This Repository contains the asssignment of the Coursera R-training named 'Getting and Cleaning Data with R'
The assignment was to create a script that tidies a dataset. For a description of the dataset and its variables, check out the file codebook.md.
This file describes what the script does.
======== Transformations of the R script tidy.R ========================================================= The script
- Takes the the obeservations of the two subsets "train" and "test".
- Adds the column names to the observations
- Adds per row in the subsets "train" and "test"the subjects and activity codes
- Removes all columns from the two subsets "train" and "test"which do not contain the strings "std" or "mean", except for the newly attached columns "subject" and "activity".
- Adds the two subsets "train" and "test"together into one dataframe "total".
- Replaces the activity codes with the activity names.

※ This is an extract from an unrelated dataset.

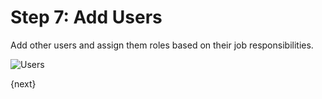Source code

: # Step 7: Add Users

Add other users and assign them roles based on their job responsibilities.

<img alt="Users" class="screenshot" src="/docs/assets/img/setup-wizard/step-6.png">

{next}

- Reorganize dataframe "total" so that the columns "subject" and "activity" come first and have the data grouped by these two columns.

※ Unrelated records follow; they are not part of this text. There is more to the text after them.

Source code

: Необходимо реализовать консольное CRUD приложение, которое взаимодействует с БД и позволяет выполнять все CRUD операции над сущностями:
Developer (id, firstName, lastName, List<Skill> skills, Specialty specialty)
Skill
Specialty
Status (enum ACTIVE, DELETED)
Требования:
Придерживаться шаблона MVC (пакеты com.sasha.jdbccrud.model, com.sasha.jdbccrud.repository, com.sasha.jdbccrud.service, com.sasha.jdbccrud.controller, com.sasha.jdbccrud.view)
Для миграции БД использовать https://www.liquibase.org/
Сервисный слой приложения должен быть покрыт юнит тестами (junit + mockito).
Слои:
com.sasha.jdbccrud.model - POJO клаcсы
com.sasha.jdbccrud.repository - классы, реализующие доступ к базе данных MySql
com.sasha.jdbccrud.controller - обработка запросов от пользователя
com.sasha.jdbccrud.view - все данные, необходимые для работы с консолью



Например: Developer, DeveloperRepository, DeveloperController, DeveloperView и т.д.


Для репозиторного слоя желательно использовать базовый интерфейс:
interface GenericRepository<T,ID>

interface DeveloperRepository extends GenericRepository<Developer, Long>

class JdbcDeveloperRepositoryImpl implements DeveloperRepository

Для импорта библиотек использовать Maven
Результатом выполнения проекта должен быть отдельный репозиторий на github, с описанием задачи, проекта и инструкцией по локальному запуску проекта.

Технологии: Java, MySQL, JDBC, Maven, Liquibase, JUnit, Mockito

- Based on the dataframe "total" a second dataframe "total_av" is created which takes the mean of all observations per subject per activity
======== How to use the R script =========================================================
- Download the raw data from https://d396qusza40orc.cloudfront.net/getdata%2Fprojectfiles%2FUCI%20HAR%20Dataset.zip
- Rename the zip-file "getdata%2Fprojectfiles%2FUCI%20HAR%20Dataset.zip" to phone.zip.
- Unzip the file
- Copy the R-script tidy.R to the folder above the folder "\phone".
- Make sure you have downloaded the dplyr-package
- Open the script in R-Studio and source it.